Saturday, September 26, 2009

over the edge

jumping off of a cliff is not my idea of fun.  whether it is a not-so-high height or the 'Cliffs of Insanity' from Princess Bride, jumping from any elevation brings nothing but a sense of panic and pressure.  for me, simplystanding close to the edge inspires anxiety and alarm, so unless my life depended on it, i'd rather just remain safely on the ground, thank you.  therefore, when i read James 1:2 this past week, the visual that came to mind was of nothing less than a ledge.
James 1:2  "....consider it pure joy, my brothers, whenever you face trials of many kinds..."
wait...what???  trials and joy seem like polar opposites at first glance!  i mean, what could bring less joy into your life than a trial?  right???  when i think of the trials i've encountered over the years i remember the hurt and the pain, the frustration and confusion, the anxiety and the fear that typically accompanied them.  i remember one year in particular, we were going thru a situation that seemed impossible.  our hands were tied.  we couldn't fix the problem...it wasn't like there was a decision that we could easily make and therefore ease the stress of the thing.  we simply had to wait it out.  later, when we could look back on it, i found myself describing my experience as one where i felt like God had led us to the edge...our toes hanging over... our footing unsteady.... but he brought us back just in time.
here in Montana there is a great big lake that we love to take friends and family out on when they come to visit.  we know of a spot on the lake where there are some rocks that are just perfect for jumping off of and into the glacial water...if you're into that sort of thing.  the nice thing about these rocks is that once you climb up out of the water you can choose from what height you'd like to jump.  there is a nice low spot (perfect for you know who) and a crazy high spot for all the dare-devils.  i've taken part in this tomfoolery  a handful of times, each time vowing i will never again engage in such madness.  but i must admit, confess really, that there is a moment ...albeit a fleeting one... whereby i am truly engaged.  that moment when i count to 3 (for the umpteenth time) and i finally fight my fear off long enough to actually force my brain to tell my legs to 'GO'!  i am swept up in the split second between breathing and falling and preparing to hold my breath and i'm thrilled.  then i hit the water and it hurts.  but there was that flash of fun...

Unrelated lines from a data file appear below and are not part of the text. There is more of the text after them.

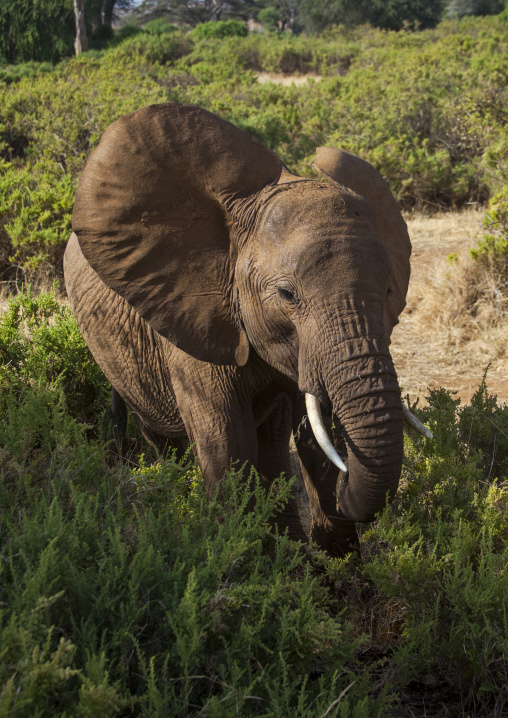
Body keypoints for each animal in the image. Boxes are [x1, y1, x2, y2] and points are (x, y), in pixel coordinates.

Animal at [64, 102, 430, 557]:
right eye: (287, 294)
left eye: (388, 290)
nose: (349, 473)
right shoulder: (195, 321)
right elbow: (228, 444)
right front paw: (250, 560)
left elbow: (300, 436)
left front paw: (330, 566)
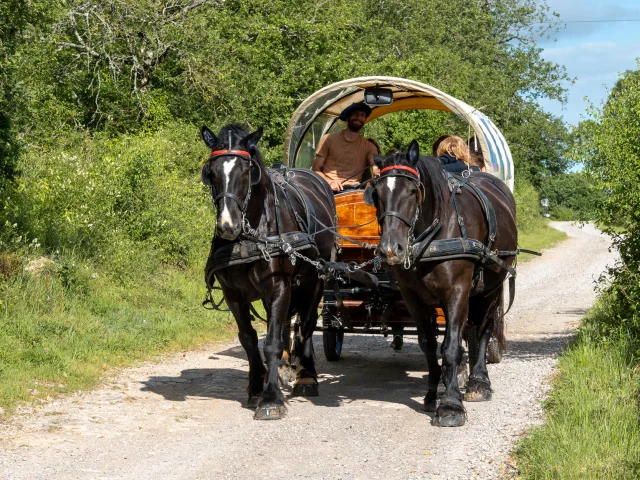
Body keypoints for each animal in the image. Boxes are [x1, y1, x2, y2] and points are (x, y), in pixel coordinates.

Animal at [201, 124, 338, 420]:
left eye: (246, 171)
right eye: (211, 172)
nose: (227, 225)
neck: (250, 235)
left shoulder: (279, 286)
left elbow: (272, 342)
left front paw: (272, 398)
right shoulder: (234, 294)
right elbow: (249, 340)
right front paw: (256, 388)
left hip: (316, 280)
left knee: (306, 324)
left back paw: (306, 377)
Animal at [368, 140, 516, 428]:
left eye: (413, 191)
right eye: (377, 193)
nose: (391, 249)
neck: (434, 234)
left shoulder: (457, 292)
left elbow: (450, 348)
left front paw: (450, 405)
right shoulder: (413, 298)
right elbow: (429, 344)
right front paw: (432, 395)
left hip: (491, 288)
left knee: (483, 329)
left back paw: (478, 382)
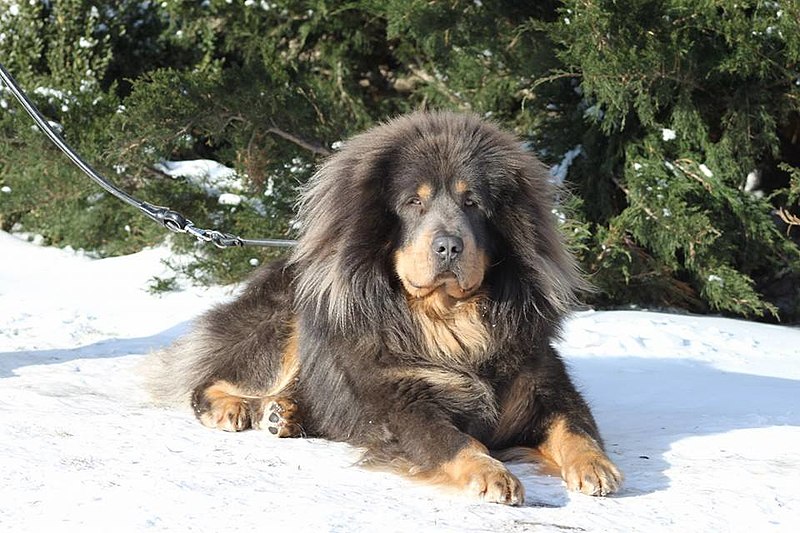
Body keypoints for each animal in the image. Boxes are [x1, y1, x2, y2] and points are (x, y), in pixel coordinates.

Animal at [147, 111, 620, 502]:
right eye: (414, 202)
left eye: (473, 203)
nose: (449, 245)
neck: (450, 321)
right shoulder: (400, 401)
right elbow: (453, 440)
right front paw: (491, 474)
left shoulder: (545, 385)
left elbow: (576, 427)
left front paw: (596, 466)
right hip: (284, 324)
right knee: (211, 378)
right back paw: (235, 407)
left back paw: (286, 413)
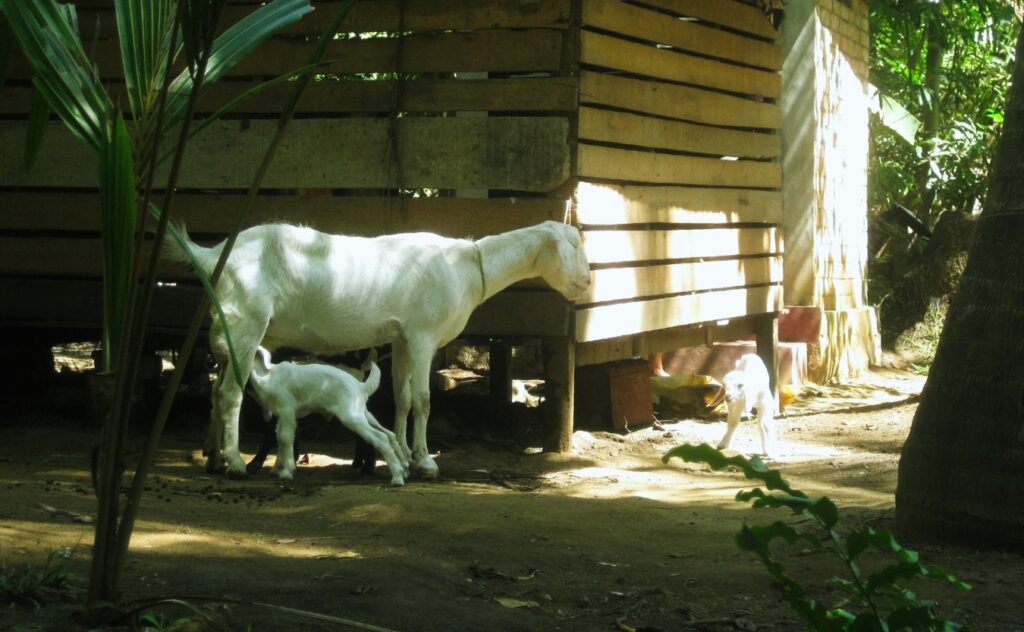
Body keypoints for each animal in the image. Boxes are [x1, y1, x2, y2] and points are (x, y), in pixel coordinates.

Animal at [163, 219, 589, 475]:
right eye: (573, 244)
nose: (587, 282)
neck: (467, 266)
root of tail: (214, 255)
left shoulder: (401, 337)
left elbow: (402, 398)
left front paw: (402, 453)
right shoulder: (423, 335)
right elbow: (424, 400)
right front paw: (425, 462)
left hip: (231, 328)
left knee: (217, 391)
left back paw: (214, 457)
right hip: (246, 321)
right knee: (230, 393)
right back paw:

did you notice that in James 1:2 he said pure joy?  not just plain joy, but pure joy.  what does that even mean?  i'm still figuring that out, and perhaps i will be working on it all along my life's journey home,  but as of now what i believe it to mean is this:  when we encounter trials and difficulties in our lives, and we most definitely will, we need to look at them as something that God can/will use to grow us into the men and women that he desires for us to be.  (beauty out of the ashes, you know)  that ultimate outcome, as we trust that God has the entirety of our lives perfectly planned and carefully calculated, is our goal.  getting there isn't always easy, but it is worth it.  and that should bring into being JOY!  as much as it might hurt.  as difficult as it might be.  as scary as it might seem.  we can trust in his perfect plan 100%.  do you believe that he knows?  do you believe that he cares?  then we should be able to envision ourselves on a cliff.  standing with toes over the edge, the thrill of what we know will be all at once scary and exhilarating pounding in our hearts.  then throwing ourselves off with reckless abandon, knowing that we'll land in the arms of our father who loves us more than anything.